Directory Structure:
<save_path_main>/EAS_GTEx/QTD000021/
├── AUX_Monocytes/
├── INFO/
├── TAR_Monocytes/
└── Tissue/
Annotation & LD Scores
1. Annotate LD
Run src/preprocess/create_ld_annot.py via shell/run_ld.sh. This step prepares 1000G data for s-ldxr.
Note
Requires pysnptools and statsmodels to run s-ldxr. Ensure these are installed in your Python environment.
Input: 1000G.<pop>.QC.maf.@.bed/bim/fam
Output:
<save_path_main>/EAS_GTEx/QTD000021/LDSC/LD_annotation:
1.print_snps.txt
1.annot.gz
...
2. Run s-ldxr
Use shell/run_ld.sh to calculate gene-level LD scores.
Failure
IndexError: index 16464 is out of bounds for axis 0 with size 16464
GMM Modeling
After preprocessing, your study folder should follow this structure:
.
├── AUX_Monocytes
├── celltype_proportion.csv
├── gene_snp_count
├── INFO
├── LDSC
├── TAR_Monocytes
└── Tissue
Execute shell/run_gmm.sh (wraps src/traceCB/run_gmm.py) to run the GMM model.
Output Files
The results are saved in Parquet notation for performance.

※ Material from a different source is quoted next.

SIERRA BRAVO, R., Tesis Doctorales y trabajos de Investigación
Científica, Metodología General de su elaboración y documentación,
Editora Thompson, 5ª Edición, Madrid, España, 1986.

1. Gene-level Results (ENSG@.parquet)
Contains detailed effect size estimates for Target (TAR), Auxiliary (AUX), and Tissue populations under different models (S: Summary, C: Cross-pop, T: Tissue-enhanced).
| RSID | TAR_SBETA | TAR_CBETA | TAR_TBETA | TAR_SPVAL | ... |
|---|---|---|---|---|---|
| rs10985869 | -0.513 | -0.515 | -0.637 | 0.0009 | ... |
2. Chromosome Summary (summary.csv)
Contains heritability estimates ($h^2$) and effective sample sizes ($N_{eff}$).
| GENE | NSNP | H1SQ | H2SQ | TAR_SNEFF | ... |
|---|---|---|---|---|---|
| ENSG...63 | 2321 | 7.49e-05 | 2.53e-04 | 269.05 | ... |
Note
We use numba with jit and nogil for high-performance computing. If you need to debug, you can comment out the @ decorators in the source code, though this will significantly slow down execution.
Colocalization
Prerequisites
- LDlinkR API Token (Required for
src/coloc/run_ldlink.R) - Bedtools:
closestBedbinary - References: hg19/GRCh37 cytoband, Gene Annotation BED
1. Leading SNP Annotation
Run src/coloc/find_leadingSNP.py:
python src/coloc/find_leadingSNP.py \
--gwas_sumstats_path <PATH> \
--save_path <OUTPUT> \
--save_prefix <PREFIX>
Key Outputs:
* {prefix}_loci.csv: Final result merging SNP positions with closest Ensembl gene IDs.
2. Run COLOC
Use shell/run_coloc.sh to execute the colocalization analysis for each study.
Visualization
Visualization scripts are located in src/visual/.
- Logic:
src/visual/utils.pyselects which study to plot. - Style:
src/visual/meta_data.jsondefines colors, labels, and plot settings.
To reproduce Figure 3 or Figure 5 from our paper, ensure the correct study is selected in utils.py.